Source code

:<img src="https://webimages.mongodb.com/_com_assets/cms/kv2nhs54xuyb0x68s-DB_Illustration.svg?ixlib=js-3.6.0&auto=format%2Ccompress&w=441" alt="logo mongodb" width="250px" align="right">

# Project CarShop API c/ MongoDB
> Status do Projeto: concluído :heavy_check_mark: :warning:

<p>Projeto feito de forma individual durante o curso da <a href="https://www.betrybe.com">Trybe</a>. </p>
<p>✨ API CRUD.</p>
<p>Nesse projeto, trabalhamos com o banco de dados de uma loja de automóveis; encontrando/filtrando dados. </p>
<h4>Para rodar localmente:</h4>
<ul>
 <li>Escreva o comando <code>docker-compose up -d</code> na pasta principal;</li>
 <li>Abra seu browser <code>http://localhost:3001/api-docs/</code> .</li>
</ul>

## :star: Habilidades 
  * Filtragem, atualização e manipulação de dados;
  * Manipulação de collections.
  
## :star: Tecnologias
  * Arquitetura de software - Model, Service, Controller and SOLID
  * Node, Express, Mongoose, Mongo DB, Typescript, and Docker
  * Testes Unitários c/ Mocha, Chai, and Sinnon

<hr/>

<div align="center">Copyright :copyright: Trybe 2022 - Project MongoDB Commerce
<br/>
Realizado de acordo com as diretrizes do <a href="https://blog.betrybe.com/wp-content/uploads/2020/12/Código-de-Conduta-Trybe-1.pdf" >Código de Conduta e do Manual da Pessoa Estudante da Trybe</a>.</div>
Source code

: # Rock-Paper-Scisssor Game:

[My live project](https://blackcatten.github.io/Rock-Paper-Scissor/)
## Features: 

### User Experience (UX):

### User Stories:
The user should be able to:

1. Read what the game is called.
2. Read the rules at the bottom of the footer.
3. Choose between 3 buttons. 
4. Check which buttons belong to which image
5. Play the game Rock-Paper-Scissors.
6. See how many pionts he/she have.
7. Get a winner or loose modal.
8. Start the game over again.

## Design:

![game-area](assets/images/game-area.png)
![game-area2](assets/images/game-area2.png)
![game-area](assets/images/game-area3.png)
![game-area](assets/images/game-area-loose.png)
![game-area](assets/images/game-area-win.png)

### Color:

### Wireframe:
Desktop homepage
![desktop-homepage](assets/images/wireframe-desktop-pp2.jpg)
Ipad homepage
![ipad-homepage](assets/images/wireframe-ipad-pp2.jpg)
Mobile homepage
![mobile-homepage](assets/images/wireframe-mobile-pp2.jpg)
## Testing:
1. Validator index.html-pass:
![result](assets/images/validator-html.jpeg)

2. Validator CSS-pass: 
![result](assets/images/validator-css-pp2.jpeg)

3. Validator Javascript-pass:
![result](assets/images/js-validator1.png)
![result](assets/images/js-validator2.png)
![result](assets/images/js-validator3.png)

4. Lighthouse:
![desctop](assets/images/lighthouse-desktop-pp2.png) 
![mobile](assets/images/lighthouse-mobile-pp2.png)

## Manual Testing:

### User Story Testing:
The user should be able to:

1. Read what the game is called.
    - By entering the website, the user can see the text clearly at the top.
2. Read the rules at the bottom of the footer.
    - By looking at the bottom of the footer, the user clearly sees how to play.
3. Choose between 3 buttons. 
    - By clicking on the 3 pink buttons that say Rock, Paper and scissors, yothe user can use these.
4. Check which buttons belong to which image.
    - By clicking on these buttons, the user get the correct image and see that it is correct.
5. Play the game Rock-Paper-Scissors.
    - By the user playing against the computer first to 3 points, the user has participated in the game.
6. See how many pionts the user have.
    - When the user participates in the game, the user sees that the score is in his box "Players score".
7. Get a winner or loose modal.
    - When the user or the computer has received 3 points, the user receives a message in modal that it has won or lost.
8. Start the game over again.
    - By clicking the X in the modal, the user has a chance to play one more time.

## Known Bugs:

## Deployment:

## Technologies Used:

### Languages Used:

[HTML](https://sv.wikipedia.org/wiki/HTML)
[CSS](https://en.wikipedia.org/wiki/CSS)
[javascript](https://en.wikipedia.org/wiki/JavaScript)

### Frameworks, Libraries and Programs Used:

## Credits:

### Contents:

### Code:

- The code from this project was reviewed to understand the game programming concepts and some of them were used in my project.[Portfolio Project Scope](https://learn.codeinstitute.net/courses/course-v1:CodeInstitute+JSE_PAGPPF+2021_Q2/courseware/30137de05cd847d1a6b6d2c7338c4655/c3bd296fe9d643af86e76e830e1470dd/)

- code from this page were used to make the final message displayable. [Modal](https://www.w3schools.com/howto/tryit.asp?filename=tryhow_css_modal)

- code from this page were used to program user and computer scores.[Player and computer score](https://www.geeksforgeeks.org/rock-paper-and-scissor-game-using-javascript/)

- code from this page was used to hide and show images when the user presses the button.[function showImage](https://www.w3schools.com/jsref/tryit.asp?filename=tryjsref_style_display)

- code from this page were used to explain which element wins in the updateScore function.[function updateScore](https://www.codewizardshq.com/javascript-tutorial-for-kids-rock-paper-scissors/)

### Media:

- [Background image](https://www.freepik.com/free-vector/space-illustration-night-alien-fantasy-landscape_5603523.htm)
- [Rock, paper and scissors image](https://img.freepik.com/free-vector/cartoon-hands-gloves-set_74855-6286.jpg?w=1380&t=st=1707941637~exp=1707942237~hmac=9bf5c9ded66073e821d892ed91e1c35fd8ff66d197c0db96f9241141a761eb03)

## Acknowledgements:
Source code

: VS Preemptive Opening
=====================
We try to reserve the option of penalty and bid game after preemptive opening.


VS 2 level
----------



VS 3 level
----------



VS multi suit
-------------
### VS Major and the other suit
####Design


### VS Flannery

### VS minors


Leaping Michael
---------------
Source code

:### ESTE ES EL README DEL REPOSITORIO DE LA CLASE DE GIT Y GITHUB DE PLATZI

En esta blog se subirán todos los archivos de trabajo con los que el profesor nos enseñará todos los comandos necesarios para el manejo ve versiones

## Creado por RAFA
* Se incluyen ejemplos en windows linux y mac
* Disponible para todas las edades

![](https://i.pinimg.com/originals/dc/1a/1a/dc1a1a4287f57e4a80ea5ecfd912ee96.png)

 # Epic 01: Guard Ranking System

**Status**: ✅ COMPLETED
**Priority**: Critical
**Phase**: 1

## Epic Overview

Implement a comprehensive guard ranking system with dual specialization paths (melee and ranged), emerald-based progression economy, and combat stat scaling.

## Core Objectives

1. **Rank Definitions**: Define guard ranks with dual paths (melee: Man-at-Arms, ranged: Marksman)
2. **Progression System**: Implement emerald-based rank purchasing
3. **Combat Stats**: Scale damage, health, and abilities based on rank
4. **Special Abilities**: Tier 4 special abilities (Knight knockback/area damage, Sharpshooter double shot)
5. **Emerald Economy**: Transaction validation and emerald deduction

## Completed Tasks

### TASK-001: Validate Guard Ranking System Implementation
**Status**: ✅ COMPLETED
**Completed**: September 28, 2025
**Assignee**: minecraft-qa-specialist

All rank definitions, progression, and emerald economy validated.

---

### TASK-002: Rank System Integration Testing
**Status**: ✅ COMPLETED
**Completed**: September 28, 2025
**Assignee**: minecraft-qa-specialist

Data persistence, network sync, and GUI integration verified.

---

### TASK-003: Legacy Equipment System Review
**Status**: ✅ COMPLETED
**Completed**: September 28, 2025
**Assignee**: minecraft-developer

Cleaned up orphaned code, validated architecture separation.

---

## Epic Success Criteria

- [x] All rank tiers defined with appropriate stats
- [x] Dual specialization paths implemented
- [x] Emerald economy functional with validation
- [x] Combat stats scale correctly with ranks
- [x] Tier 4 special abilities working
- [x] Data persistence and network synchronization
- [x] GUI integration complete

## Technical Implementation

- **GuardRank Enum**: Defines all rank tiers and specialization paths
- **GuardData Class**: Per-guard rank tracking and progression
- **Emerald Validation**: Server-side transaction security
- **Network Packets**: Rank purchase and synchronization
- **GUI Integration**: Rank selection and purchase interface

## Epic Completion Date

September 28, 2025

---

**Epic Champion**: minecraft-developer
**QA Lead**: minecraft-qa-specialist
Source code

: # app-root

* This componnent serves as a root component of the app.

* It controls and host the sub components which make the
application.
■ ■ ■ ■
# Instructions to follow:
Repeat the stretch of the data from the line containing "## Epic Overview" through the line containing "## Core Objectives", keeping every line identical.

# Answer for this exercise:
## Epic Overview

Implement a comprehensive guard ranking system with dual specialization paths (melee and ranged), emerald-based progression economy, and combat stat scaling.

## Core Objectives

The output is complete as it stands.